TEXT SEGMENT:
====
The separate undertakings of gardening and opening a restaurant can often parallel. Both physical labors of love, sowing a seed in a particular site doesn’t guarantee success, be it a specific microclimate or a popular city block. The cultivator must know the land, the area in which they put down roots, in order to thrive and survive.
And so goes the narrative behind Seattle’s Copine, the young and lauded North Ballard restaurant, a tale of the little herb that could. According to the establishment’s lore, for years Chef Shaun McCrain and Jill Kinney — his wife, business partner general manager — had been attempting to grow the Sweet Cicely herb, a slightly fickle crop that did not want to yield although all horticulture signs pointed to it flourishing in the Seattle area. When the couple was at the now-shuttered Book Bindery, Sweet Cicely would still not prosper, but once they began plotting the concept of Copine (pronounced ko-peen), the herb bloomed with vigor and sealed their fate. Today, that same Sweet Cicely patch (and then some) supplies its leaves to the restaurant’s bread and butter plate, an homage to the gardening path that got them to Copine today.
====
SOURCE EXCERPT:
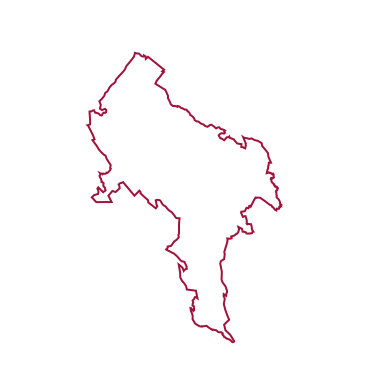 outline of Laidu pag., Kuldigas, Latvia, rotated 235°
{"feature_id": "27541924B42587812574717", "entity_name": "Laidu pag.", "entity_type": "district", "adm_level": 2, "iso_a3": "LVA", "parent_name": "Latvia", "parent_adm1": "Kuldigas", "projection": "robinson", "projection_center": [21.821, 56.751], "detail": "fine", "context": "isolated", "style": "outline", "palette": "rose", "viewbox_px": 384, "rotation_deg": 235, "n_neighbors": 0, "source": "geoboundaries", "source_scale": "gbopen_adm2", "svg_char_len": 6100}
<svg xmlns="http://www.w3.org/2000/svg" viewBox="0 0 384 384"><g transform="rotate(235 192 192)"><path d="M252.2,123.6L251.3,124.0L250.8,124.5L250.0,124.7L248.4,123.2L248.0,123.1L247.9,122.9L247.0,122.8L245.5,123.2L244.0,122.4L243.1,122.3L242.7,121.0L243.0,119.8L242.8,119.1L249.6,117.9L249.0,116.4L248.3,116.5L245.8,115.5L244.3,114.0L245.6,110.0L245.1,106.9L238.6,107.8L229.9,120.4L236.9,121.4L238.5,127.4L235.8,129.4L236.6,135.0L239.1,136.1L240.2,136.2L240.5,137.7L239.9,139.3L239.6,141.2L222.0,142.7L223.3,149.6L221.3,149.8L220.4,149.0L210.4,151.3L208.6,150.2L199.4,153.0L200.2,155.4L202.0,155.7L206.0,157.5L205.8,158.6L204.7,160.0L203.8,160.9L202.5,161.1L199.1,160.8L197.1,161.2L195.2,162.1L192.4,162.2L189.8,162.7L187.1,163.8L182.8,164.1L180.3,164.0L179.5,164.4L177.6,166.7L173.1,162.9L165.6,157.7L164.7,156.3L162.4,155.1L161.7,152.2L161.7,148.9L161.4,148.6L161.4,148.1L160.4,145.6L159.9,143.8L161.3,140.8L160.5,140.3L159.6,138.7L159.8,137.9L159.4,137.9L151.7,142.0L148.3,142.8L142.2,143.5L141.2,143.9L139.1,145.7L134.5,144.9L133.9,144.7L132.7,143.8L132.1,143.7L132.5,142.5L132.5,141.0L132.1,140.0L135.5,140.8L140.2,139.5L132.5,135.9L129.0,133.5L128.2,133.3L125.1,132.9L121.8,133.2L118.1,133.1L115.1,131.8L108.9,138.6L101.8,135.5L103.5,134.9L104.2,134.3L103.9,133.3L103.1,132.4L102.8,130.3L100.7,129.5L100.5,128.9L98.7,127.3L97.4,128.0L94.0,126.0L93.7,125.0L97.1,124.6L97.0,124.4L97.6,124.1L95.3,122.9L92.2,122.3L90.2,121.5L87.2,119.4L83.8,119.3L83.2,119.0L81.7,119.3L78.3,120.9L77.4,121.4L76.1,122.8L76.3,123.3L75.8,123.6L74.0,127.2L71.7,127.8L67.9,129.4L68.1,129.5L64.7,132.6L62.4,133.1L61.2,134.1L60.4,135.5L58.6,136.1L58.3,135.4L57.1,135.2L56.4,135.5L54.8,135.2L53.9,135.8L52.3,136.2L50.6,137.5L48.6,138.5L45.8,138.9L45.3,140.3L45.6,141.0L53.2,141.4L59.5,140.1L64.9,142.2L66.1,149.2L70.1,150.0L76.4,151.7L82.0,153.8L85.7,157.6L88.6,158.2L90.1,159.4L87.3,160.4L89.4,162.3L90.1,163.5L90.7,163.9L95.3,165.3L100.4,165.2L103.2,165.9L109.6,170.7L117.2,174.1L118.7,175.8L118.8,176.2L118.6,179.8L122.0,182.9L124.4,184.1L130.6,192.0L131.1,192.3L131.3,192.8L132.4,193.5L132.4,193.8L132.7,194.1L133.6,194.3L131.6,196.9L131.5,198.1L133.1,198.6L132.0,201.8L132.3,203.6L132.0,204.5L132.5,206.7L134.4,209.1L136.8,209.9L133.3,211.8L130.4,210.7L129.2,212.2L128.0,213.0L126.9,212.8L126.0,213.7L125.2,215.2L124.9,215.3L123.8,217.5L124.8,218.9L124.4,219.5L126.9,219.6L128.9,220.8L131.7,221.9L133.3,220.1L133.8,218.7L134.4,218.6L134.8,218.6L135.0,219.2L136.3,219.7L136.7,220.2L137.3,220.6L141.5,222.0L142.1,221.0L142.4,219.4L146.9,220.3L147.6,221.1L146.2,223.5L146.2,224.8L147.7,227.2L147.7,227.8L146.3,228.9L147.7,230.9L147.4,231.7L146.3,231.7L147.2,233.3L147.9,234.6L150.0,238.5L150.6,240.2L150.5,240.4L151.0,240.7L150.9,241.2L150.2,241.7L149.4,243.1L148.2,244.5L142.6,246.6L136.8,248.4L135.4,249.4L133.6,249.2L133.0,249.6L129.6,249.9L128.5,250.5L129.3,251.2L129.7,252.0L129.0,252.6L128.8,253.2L128.5,253.5L128.7,253.9L128.6,254.0L129.8,255.1L129.5,255.5L129.7,255.9L129.3,256.0L129.5,256.3L129.6,256.7L130.3,256.5L130.5,256.7L130.3,256.8L130.9,256.9L131.1,257.2L130.7,257.2L130.7,257.6L131.4,257.3L131.1,257.6L132.3,257.6L132.8,258.1L135.0,258.7L136.9,258.7L137.8,258.4L139.6,258.4L140.7,259.6L141.8,259.8L142.7,260.6L144.0,260.9L144.1,261.2L144.7,261.6L144.7,262.0L144.9,262.3L144.6,262.8L145.3,263.6L145.7,264.5L146.3,264.5L146.7,264.1L147.5,264.4L147.9,263.9L148.5,264.0L148.7,263.9L148.3,263.6L148.8,263.5L148.6,263.3L148.8,263.1L150.3,263.2L150.2,263.4L151.0,263.8L154.1,263.0L154.7,263.3L155.4,263.3L156.2,263.9L157.0,264.0L157.3,264.4L157.5,264.1L158.1,264.6L158.1,264.9L157.7,265.5L157.1,265.7L157.1,266.1L156.9,266.2L157.0,266.5L156.8,267.0L157.1,267.3L157.2,267.6L158.3,267.9L159.4,268.9L160.6,269.0L160.9,268.0L160.7,267.8L161.3,267.5L162.6,267.4L163.1,266.5L163.6,266.5L164.1,266.1L164.5,265.3L164.2,265.0L164.5,264.0L166.9,266.5L167.4,267.6L169.4,269.2L170.0,270.1L171.9,271.7L170.7,273.5L177.0,274.8L180.6,276.6L189.5,275.9L192.2,277.1L196.0,275.3L198.9,272.9L201.6,271.6L202.1,270.8L202.2,270.0L203.2,268.9L205.0,267.4L206.5,265.8L207.6,265.4L201.0,263.9L201.0,263.7L199.3,262.8L197.3,260.6L199.6,259.3L200.5,258.2L202.9,260.0L203.6,259.1L205.8,256.9L209.8,256.4L210.7,256.6L214.8,254.0L216.1,254.4L215.9,253.3L216.9,251.8L215.9,248.1L219.3,246.7L219.5,246.3L220.4,246.0L223.1,246.4L223.5,248.4L223.3,249.8L221.5,251.7L221.9,252.8L222.1,252.9L222.0,253.0L223.2,253.2L223.3,254.3L225.2,253.4L227.1,251.7L229.5,251.3L230.1,250.0L230.3,248.2L232.6,247.7L235.8,246.6L236.4,245.7L236.6,244.4L236.5,243.7L236.5,242.2L238.6,240.6L240.5,240.2L242.9,238.6L245.8,237.8L247.4,236.2L249.5,235.4L251.1,236.0L253.6,235.7L255.6,235.1L255.9,234.8L258.5,235.3L260.3,234.9L260.7,234.6L261.1,234.9L262.7,234.6L263.2,234.2L263.5,233.4L266.2,232.1L266.9,231.3L269.4,230.6L270.7,229.5L270.2,228.9L272.2,227.5L273.4,225.7L274.1,225.6L274.6,225.2L276.2,225.0L279.0,225.7L282.7,226.1L284.5,227.5L290.8,228.7L301.7,224.1L303.3,226.7L305.2,233.4L306.0,235.5L306.4,237.8L307.9,236.9L308.1,239.3L328.0,233.5L327.6,230.5L329.7,231.7L331.2,231.1L330.6,230.8L331.0,229.5L332.5,228.5L335.7,228.0L337.2,226.2L338.7,225.1L336.3,222.3L334.7,217.5L332.8,210.6L332.3,209.5L331.0,207.6L330.2,205.2L329.0,199.6L329.0,198.8L328.7,198.5L327.9,195.0L327.5,193.8L326.2,192.6L325.8,190.7L325.8,187.8L325.0,184.5L323.1,180.8L322.9,179.5L322.9,177.6L321.1,175.4L319.9,171.3L319.5,168.2L315.6,167.2L313.1,164.4L310.8,165.2L310.0,168.5L308.2,168.8L306.6,167.4L306.7,166.2L306.9,165.9L307.3,165.7L307.7,165.0L307.3,163.5L306.5,162.4L306.6,161.7L307.6,160.8L309.9,160.5L312.6,158.2L315.2,158.6L315.7,157.3L315.8,155.9L316.7,154.2L307.8,148.8L305.8,147.3L306.6,144.8L306.0,145.0L295.1,143.4L291.0,142.3L291.6,140.2L284.4,140.4L280.3,140.1L277.0,140.4L273.0,141.3L271.4,142.0L267.8,141.1L260.6,140.8L258.6,138.7L257.8,138.9L256.9,137.5L256.1,134.2L256.3,133.2L256.7,133.0L256.5,132.8L256.6,131.7L257.3,130.4L257.9,130.0L258.2,129.3L258.0,128.9L258.7,128.8L259.6,127.7L260.2,127.4L259.1,127.3L258.6,126.6L258.5,125.7L258.1,125.4L257.0,125.1L254.8,125.0L254.4,124.7L252.5,124.2L252.2,123.6Z" fill="none" stroke="#9f1239" stroke-width="2"/></g></svg>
====
WHAT TO WORK ON:
Answer these questions using the text about Copine:
1. Which two undertakings does the text say can often parallel each other?
2. What herb had Shaun McCrain and Jill Kinney been attempting to grow for years?
3. Which plate at the restaurant do the leaves from the herb patch supply?
The data were taken from a source unrelated to the Copine text.

ANSWER BELOW:
1. Gardening and opening a restaurant.
2. Sweet Cicely.
3. The bread and butter plate.